I woonder if more and more newspapers are looking at blogs as material saying, "I need an idea for an article...let me see what so and so are saying."
Blogs aren't dead, people just don't know they're reading them..
I think way more than 9% of people online are reading blogs, they just don't know it. How are they supposed to know they're reading a blog? To the common person, doesn't a blog look just like a website?
I saw a similar study that showed that 2% of people that are online have heard of RSS. How many do you think have heard of POP3 or SMTP? Those happen to be email protocols. Everyone uses email, but barely anyone knows about the protocols behind them.
Blog tools are here to stay
I have to agree. I think there are several things going on that have made it very difficult to sort out what is really happening with blogs.
The hard core blogging community has consistently over-hyped the blogging phenomenon. A relatively small number of popular blogs that talk mostly about blogging have given the mainstream media the appearance that there is much more going on than there really is. As an example, the blogging community loves to cite statistics like, "A new blog is created every 2 seconds." I saw that in a talk just yesterday. But most of the time, the rest of the story is left out--numerous studies show that most blogs (perhaps as many as 90%) are dormant after just a month or two.
Conclusion: most "bloggers" don't have that much to write about and/or don't enjoy writing that much.
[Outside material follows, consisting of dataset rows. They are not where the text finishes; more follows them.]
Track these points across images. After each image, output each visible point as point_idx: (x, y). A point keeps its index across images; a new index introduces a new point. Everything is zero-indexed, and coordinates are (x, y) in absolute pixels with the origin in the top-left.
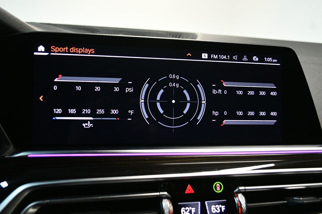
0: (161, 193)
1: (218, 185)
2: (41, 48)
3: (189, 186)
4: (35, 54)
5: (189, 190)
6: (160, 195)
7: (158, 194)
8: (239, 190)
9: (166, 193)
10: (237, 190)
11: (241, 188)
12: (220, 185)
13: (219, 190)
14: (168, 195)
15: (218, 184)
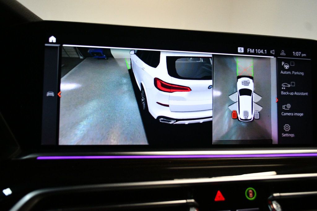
0: (189, 201)
1: (251, 191)
2: (52, 39)
3: (219, 192)
4: (46, 45)
5: (219, 197)
6: (187, 203)
7: (184, 201)
8: (274, 197)
9: (193, 201)
10: (271, 197)
11: (275, 195)
12: (253, 191)
13: (252, 197)
14: (196, 203)
15: (250, 189)
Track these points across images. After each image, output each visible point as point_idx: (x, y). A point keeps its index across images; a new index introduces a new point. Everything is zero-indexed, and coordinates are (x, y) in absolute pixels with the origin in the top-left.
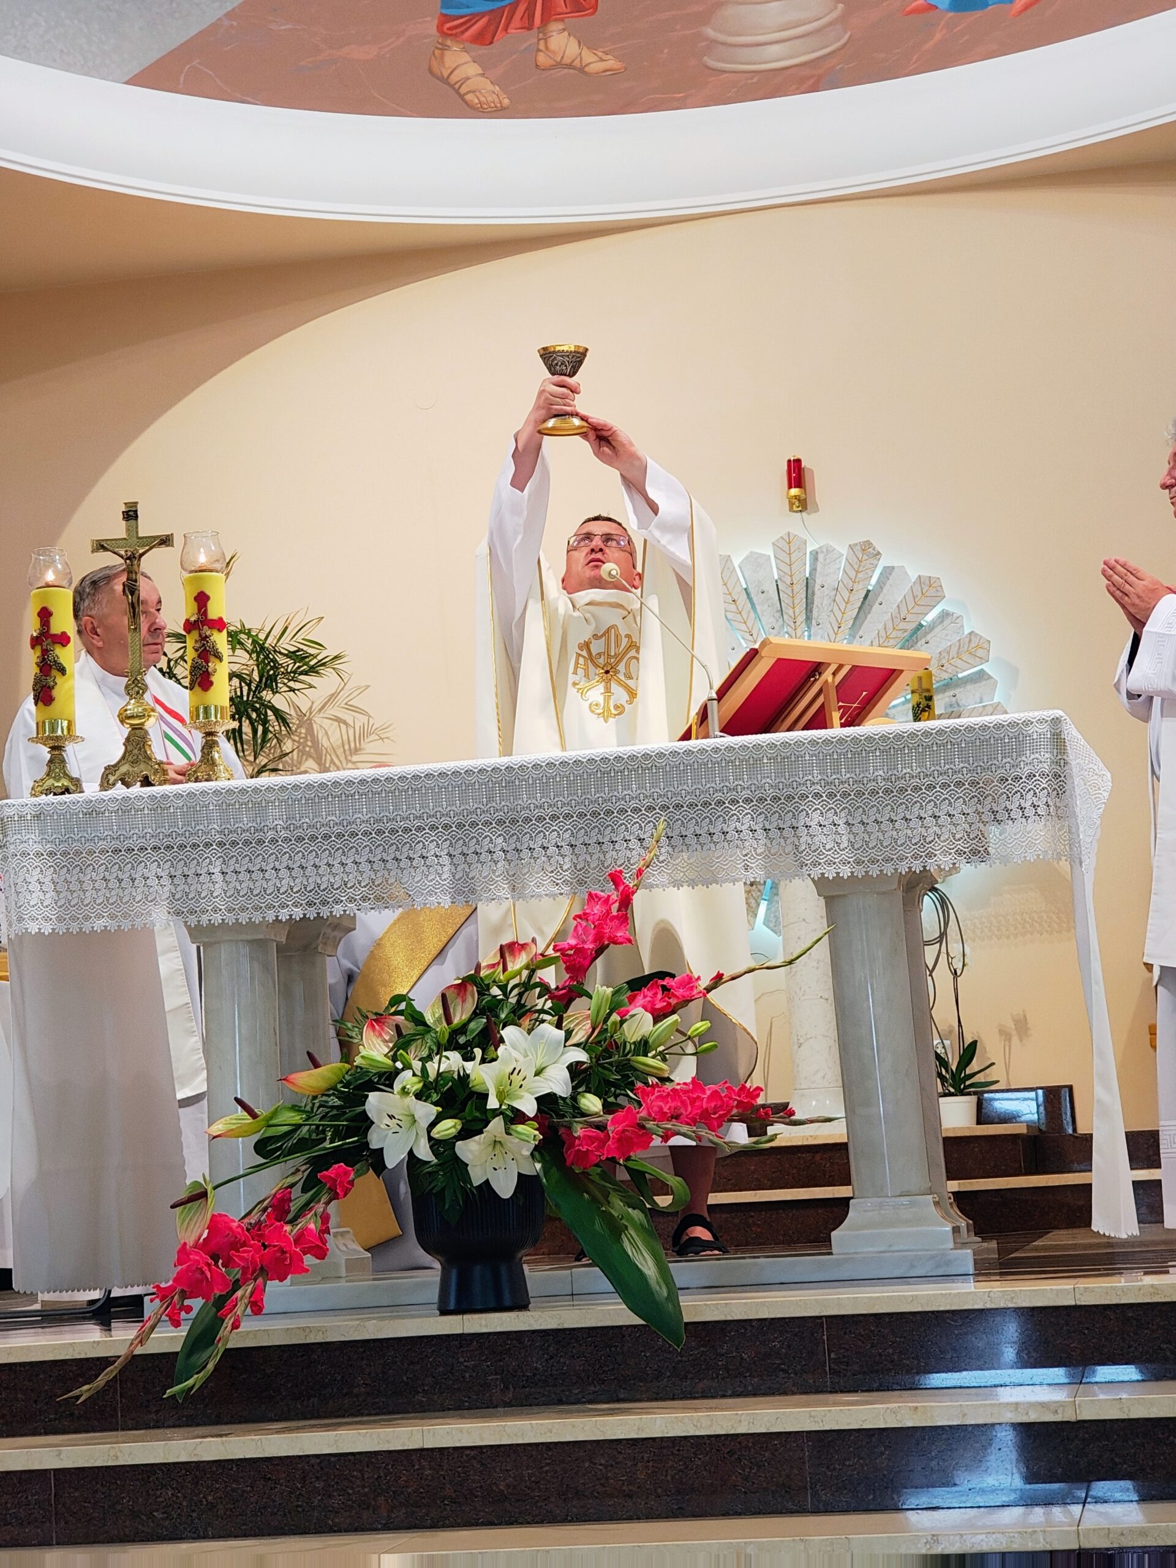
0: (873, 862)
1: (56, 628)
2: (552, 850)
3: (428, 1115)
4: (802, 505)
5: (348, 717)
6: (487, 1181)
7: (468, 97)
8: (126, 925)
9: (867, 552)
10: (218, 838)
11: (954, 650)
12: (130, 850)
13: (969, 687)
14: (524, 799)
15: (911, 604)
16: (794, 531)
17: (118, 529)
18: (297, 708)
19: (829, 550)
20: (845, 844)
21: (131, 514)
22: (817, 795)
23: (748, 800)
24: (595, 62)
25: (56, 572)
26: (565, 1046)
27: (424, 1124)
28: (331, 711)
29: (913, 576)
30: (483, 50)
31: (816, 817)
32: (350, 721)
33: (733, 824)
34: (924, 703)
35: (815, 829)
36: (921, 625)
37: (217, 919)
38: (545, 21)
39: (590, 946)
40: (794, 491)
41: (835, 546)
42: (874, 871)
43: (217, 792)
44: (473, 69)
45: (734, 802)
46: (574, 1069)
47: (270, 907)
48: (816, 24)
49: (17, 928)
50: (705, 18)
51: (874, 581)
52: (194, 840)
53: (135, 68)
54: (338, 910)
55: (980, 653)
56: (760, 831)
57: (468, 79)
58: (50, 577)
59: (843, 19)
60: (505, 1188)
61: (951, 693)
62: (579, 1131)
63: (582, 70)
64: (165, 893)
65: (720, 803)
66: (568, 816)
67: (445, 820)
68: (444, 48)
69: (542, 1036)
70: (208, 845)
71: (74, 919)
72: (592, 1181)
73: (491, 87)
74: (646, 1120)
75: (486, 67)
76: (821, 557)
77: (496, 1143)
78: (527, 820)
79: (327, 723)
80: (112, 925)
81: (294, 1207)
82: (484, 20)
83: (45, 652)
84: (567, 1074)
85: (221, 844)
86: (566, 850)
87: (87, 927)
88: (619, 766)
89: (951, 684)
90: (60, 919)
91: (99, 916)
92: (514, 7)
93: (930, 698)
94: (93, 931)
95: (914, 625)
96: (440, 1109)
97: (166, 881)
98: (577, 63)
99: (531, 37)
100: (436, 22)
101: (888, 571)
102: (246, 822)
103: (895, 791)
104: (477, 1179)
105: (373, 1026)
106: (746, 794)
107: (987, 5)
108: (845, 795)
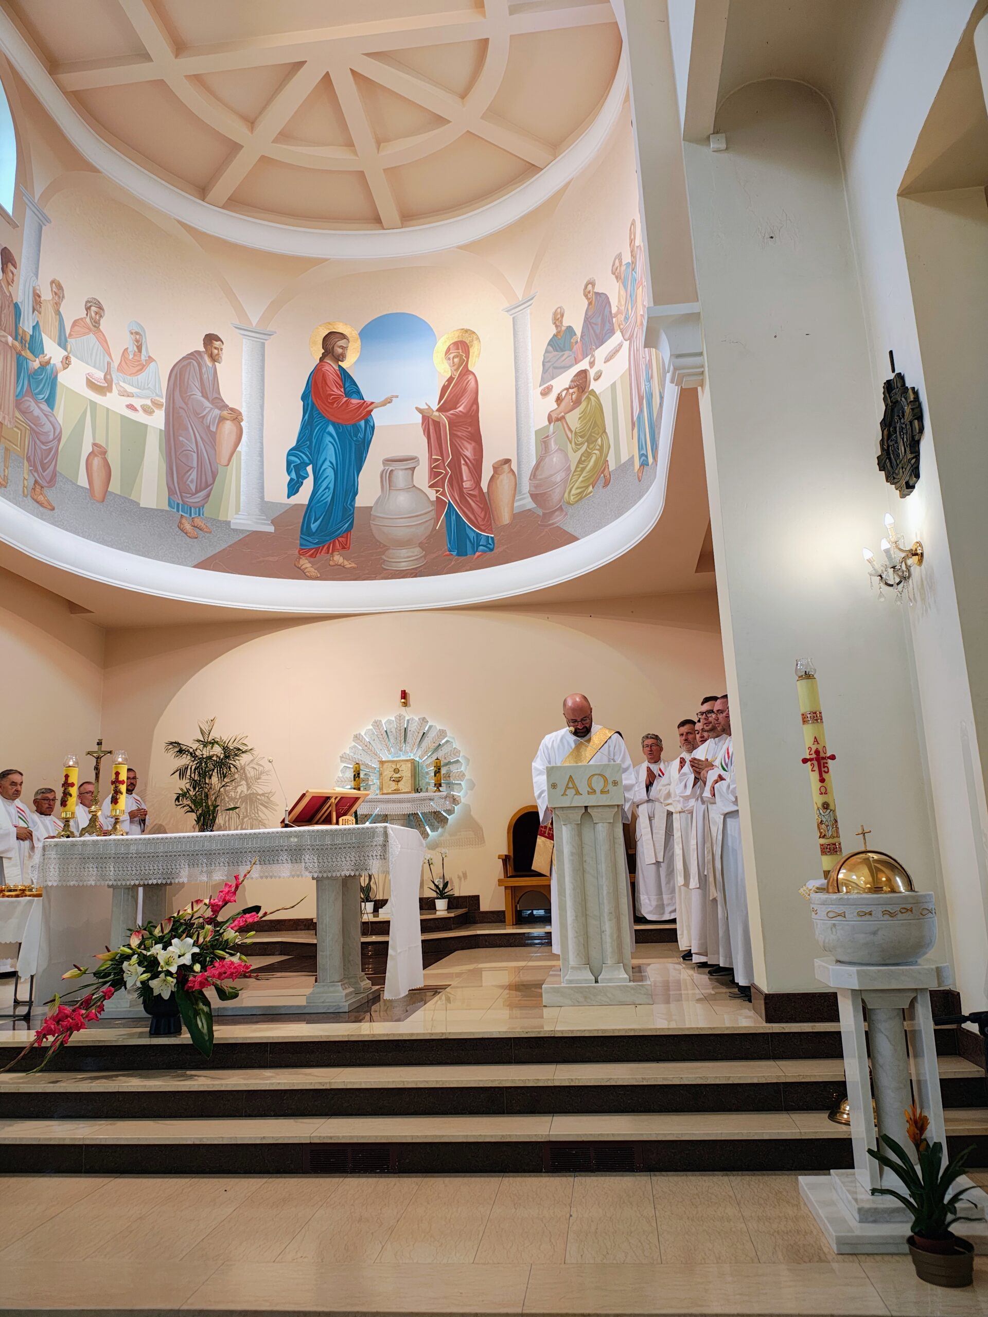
0: (325, 872)
1: (70, 781)
2: (222, 864)
3: (140, 971)
4: (405, 704)
5: (257, 767)
6: (160, 994)
7: (307, 574)
8: (81, 884)
9: (424, 720)
10: (113, 856)
11: (449, 754)
12: (84, 858)
13: (454, 765)
14: (214, 847)
15: (437, 738)
16: (402, 713)
17: (96, 748)
18: (240, 764)
19: (413, 719)
20: (316, 866)
21: (99, 744)
22: (309, 849)
23: (286, 850)
24: (348, 564)
25: (73, 761)
26: (194, 945)
27: (139, 975)
28: (251, 765)
29: (438, 728)
30: (312, 559)
31: (307, 856)
32: (257, 769)
33: (281, 858)
34: (438, 770)
35: (307, 860)
36: (440, 744)
37: (111, 883)
38: (333, 551)
39: (220, 903)
40: (403, 700)
41: (415, 718)
42: (325, 875)
43: (114, 840)
44: (309, 565)
45: (282, 850)
46: (194, 955)
47: (128, 880)
48: (416, 557)
49: (45, 884)
50: (383, 553)
51: (426, 729)
52: (106, 856)
53: (196, 562)
54: (150, 882)
55: (457, 754)
56: (289, 861)
57: (307, 568)
58: (71, 763)
59: (425, 556)
60: (166, 996)
61: (448, 766)
62: (191, 978)
63: (343, 567)
64: (95, 873)
65: (277, 850)
66: (228, 853)
67: (188, 853)
68: (301, 558)
69: (185, 942)
70: (110, 858)
71: (64, 881)
72: (194, 996)
73: (314, 570)
74: (209, 977)
75: (313, 564)
76: (410, 721)
77: (165, 980)
78: (215, 854)
79: (250, 769)
80: (76, 884)
81: (92, 1003)
82: (314, 550)
83: (65, 789)
84: (190, 957)
85: (114, 858)
86: (227, 864)
87: (68, 885)
88: (246, 837)
89: (449, 763)
90: (59, 881)
91: (72, 881)
92: (323, 547)
93: (440, 769)
94: (70, 886)
95: (437, 745)
96: (144, 969)
97: (95, 869)
98: (342, 565)
99: (328, 556)
100: (298, 550)
101: (430, 727)
102: (123, 850)
103: (336, 849)
104: (156, 993)
105: (135, 934)
106: (286, 848)
107: (466, 555)
108: (318, 849)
I also agree that most people are unaware that they are reading a "blog." More and more "traditional" Web sites are converting to the same kind of Web site tools used by bloggers, not because they want to blog, but because the tools make it easy to maintain a Web site, no matter what kind of group or organization you have.
These new tools are so good and so easy to use that in a few years, most Web sites will use some kind of "blog-style" system, for reasons that have nothing to do with blogging.
The real contribution of bloggers is that the phenomenon has accelerated the development and deployment of these new tools. And that's a good thing, whether or not anyone thinks they are reading a blog.